Polo sul da Lua era coberto por um oceano de magma, revela estudo
Análise do solo lunar fornece detalhes sobre a formação do satélite – e seu passado escaldante.
A Lua já abrigou um oceano de magma no passado. Foi isso que um estudo publicado na revista Nature descobriu ao analisar o solo da região próxima ao polo sul da Lua. Utilizando dados da missão Chandrayaan-3, da Índia, os pesquisadores encontraram indícios de que o satélite natural, em sua juventude, abrigava um antigo oceano de magma.

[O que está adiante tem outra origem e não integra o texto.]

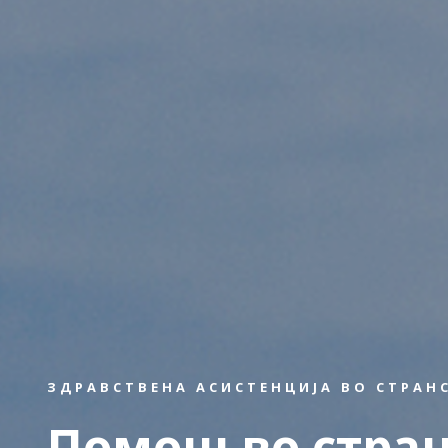
ЗДРАВСТВЕНА АСИСТЕНЦИЈА ВО СТРАН
Помош во стран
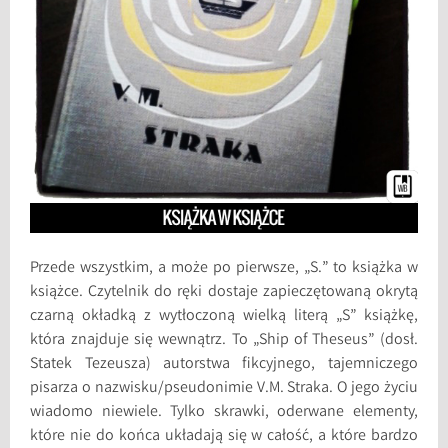
Przede wszystkim, a może po pierwsze, „S.” to książka w
książce. Czytelnik do ręki dostaje zapieczętowaną okrytą
czarną okładką z wytłoczoną wielką literą „S” książkę,
która znajduje się wewnątrz. To „Ship of Theseus” (dosł.
Statek Tezeusza) autorstwa fikcyjnego, tajemniczego
pisarza o nazwisku/pseudonimie V.M. Straka. O jego życiu
wiadomo niewiele. Tylko skrawki, oderwane elementy,
które nie do końca układają się w całość, a które bardzo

Até pouco tempo, a maioria das pesquisas sobre a geologia lunar se concentrava em amostras coletadas nas latitudes médias da Lua, como nas famosas missões Apollo. Porém, em agosto de 2023, a missão indiana quebrou essa tradição ao pousar um módulo na região sul do corpo celeste. Um rover chamado Pragyan foi enviado para explorar essa área pouco conhecida.
Ao contrário da recente missão chinesa, o rover indiano não trouxe amostras da Lua para a Terra. Toda a análise do solo ocorreu de forma remota, com um instrumento anexado ao rover chamado APXS, que consegue detectar e calcular elementos. “Essa técnica não requer contato com a superfície, mas deve estar razoavelmente próxima para obter um sinal suficiente,” diz Santosh Vadawale, principal autor do estudo
O Pragyan mediu a composição do solo e trouxe à tona uma nova informação: o chão ao redor do local de pouso é surpreendentemente homogêneo e dominado por uma rocha chamada anortosito ferroso. Essa rocha, acreditam os cientistas, é uma peça-chave no quebra-cabeça que ajuda a entender como a Lua se formou.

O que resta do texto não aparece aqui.